----- GIVEN RECORDS -----

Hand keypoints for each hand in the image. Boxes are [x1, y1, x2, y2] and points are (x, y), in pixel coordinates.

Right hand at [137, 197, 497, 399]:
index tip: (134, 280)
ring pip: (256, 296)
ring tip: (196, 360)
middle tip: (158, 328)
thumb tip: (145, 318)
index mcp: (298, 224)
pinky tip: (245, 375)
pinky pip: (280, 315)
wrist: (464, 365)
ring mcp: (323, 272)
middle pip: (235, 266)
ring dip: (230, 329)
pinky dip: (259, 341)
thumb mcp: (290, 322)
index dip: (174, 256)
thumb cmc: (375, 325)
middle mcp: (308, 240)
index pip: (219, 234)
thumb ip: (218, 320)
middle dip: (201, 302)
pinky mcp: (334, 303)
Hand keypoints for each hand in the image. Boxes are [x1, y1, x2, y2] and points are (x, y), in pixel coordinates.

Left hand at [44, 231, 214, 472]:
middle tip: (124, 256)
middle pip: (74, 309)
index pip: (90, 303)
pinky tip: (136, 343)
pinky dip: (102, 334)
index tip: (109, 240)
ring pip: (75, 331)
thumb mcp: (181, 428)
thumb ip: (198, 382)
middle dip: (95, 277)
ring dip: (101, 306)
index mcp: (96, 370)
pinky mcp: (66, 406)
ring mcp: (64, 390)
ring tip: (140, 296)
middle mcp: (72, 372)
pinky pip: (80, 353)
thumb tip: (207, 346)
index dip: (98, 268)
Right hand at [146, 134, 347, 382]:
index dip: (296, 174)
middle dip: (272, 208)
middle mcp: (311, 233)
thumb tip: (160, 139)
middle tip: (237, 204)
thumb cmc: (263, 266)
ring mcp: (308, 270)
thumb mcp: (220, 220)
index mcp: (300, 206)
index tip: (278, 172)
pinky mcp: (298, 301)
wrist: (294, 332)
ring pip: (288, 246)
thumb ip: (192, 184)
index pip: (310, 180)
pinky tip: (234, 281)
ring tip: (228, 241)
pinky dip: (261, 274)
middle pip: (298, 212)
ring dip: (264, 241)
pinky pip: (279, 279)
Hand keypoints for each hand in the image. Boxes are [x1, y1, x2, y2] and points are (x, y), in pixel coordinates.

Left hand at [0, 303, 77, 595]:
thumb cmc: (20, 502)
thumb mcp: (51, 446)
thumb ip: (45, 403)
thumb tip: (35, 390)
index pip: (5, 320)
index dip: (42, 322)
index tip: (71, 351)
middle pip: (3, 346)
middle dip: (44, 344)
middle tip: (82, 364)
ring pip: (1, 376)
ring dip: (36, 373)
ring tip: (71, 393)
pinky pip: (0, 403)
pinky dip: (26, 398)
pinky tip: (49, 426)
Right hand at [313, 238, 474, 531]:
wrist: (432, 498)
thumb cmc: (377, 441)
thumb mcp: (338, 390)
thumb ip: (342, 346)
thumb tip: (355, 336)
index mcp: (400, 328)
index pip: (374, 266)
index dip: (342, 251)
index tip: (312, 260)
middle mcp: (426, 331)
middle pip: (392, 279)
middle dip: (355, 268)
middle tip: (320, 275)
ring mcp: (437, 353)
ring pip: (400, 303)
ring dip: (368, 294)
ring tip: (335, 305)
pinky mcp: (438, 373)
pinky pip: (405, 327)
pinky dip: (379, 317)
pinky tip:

-----

With nothing left out, output the whole listing exactly.

Hand keypoints for each hand in the image. Boxes are [x1, y1, x2, y2] and points are (x, y), in pixel coordinates.

Right hand at [137, 197, 497, 399]:
index tip: (134, 280)
ring pip: (256, 296)
ring tip: (196, 360)
middle tip: (158, 328)
thumb tip: (145, 318)
index mcp: (298, 224)
pinky tip: (245, 375)
pinky pip: (280, 315)
wrist: (464, 365)
ring mcp: (323, 272)
middle pip: (235, 266)
ring dip: (230, 329)
pinky dip: (259, 341)
thumb mcp: (290, 322)
index dip: (174, 256)
thumb cmc: (375, 325)
middle mcp: (308, 240)
index pip: (219, 234)
thumb ip: (218, 320)
middle dip: (201, 302)
pinky mcp: (334, 303)
Hand keypoints for each hand in the image. Boxes are [x1, y1, x2, y2] and points are (x, y), in pixel coordinates.

Left hand at [44, 231, 214, 472]:
middle tip: (124, 256)
middle pip: (74, 309)
index pip: (90, 303)
pinky tip: (136, 343)
pinky dip: (102, 334)
index tip: (109, 240)
ring pip: (75, 331)
thumb mcp: (181, 428)
thumb ip: (198, 382)
middle dip: (95, 277)
ring dip: (101, 306)
index mcp: (96, 370)
pinky mcp: (66, 406)
ring mcp: (64, 390)
ring tip: (140, 296)
middle mcp: (72, 372)
pinky pip: (80, 353)
thumb tip: (207, 346)
index dip: (98, 268)
Right hand at [146, 134, 347, 382]:
index dip: (296, 174)
middle dip: (272, 208)
middle mcp: (311, 233)
thumb tip: (160, 139)
middle tip: (237, 204)
thumb cmc: (263, 266)
ring mcp: (308, 270)
thumb mcp: (220, 220)
index mcp: (300, 206)
index tip: (278, 172)
pinky mcp: (298, 301)
wrist: (294, 332)
ring pip: (288, 246)
thumb ip: (192, 184)
index pip: (310, 180)
pinky tip: (234, 281)
ring tip: (228, 241)
pinky dip: (261, 274)
middle pip: (298, 212)
ring dip: (264, 241)
pinky pip: (279, 279)
Hand keypoints for each hand in the image. Boxes are [x1, y1, x2, y2] and points are (x, y), in pixel coordinates.

Left hand at [0, 303, 77, 595]:
thumb cmc: (20, 502)
thumb mcp: (51, 446)
thumb ip: (45, 403)
thumb tip: (35, 390)
index pip: (5, 320)
index dip: (42, 322)
index tip: (71, 351)
middle pip: (3, 346)
middle dip: (44, 344)
middle tip: (82, 364)
ring pip: (1, 376)
ring dip: (36, 373)
ring tip: (71, 393)
pinky pip: (0, 403)
pinky dip: (26, 398)
pinky tip: (49, 426)
Right hand at [313, 238, 474, 531]:
wrist: (432, 498)
thumb cmc: (377, 441)
thumb mcp: (338, 390)
thumb ip: (342, 346)
thumb tip: (355, 336)
index mcp: (400, 328)
index pip: (374, 266)
index dip: (342, 251)
index tip: (312, 260)
middle mcp: (426, 331)
middle pip: (392, 279)
middle dip: (355, 268)
middle tip: (320, 275)
ring mcp: (437, 353)
ring pip: (400, 303)
ring dip: (368, 294)
ring tip: (335, 305)
pinky mcp: (438, 373)
pinky pip: (405, 327)
pinky dip: (379, 317)
pinky tip:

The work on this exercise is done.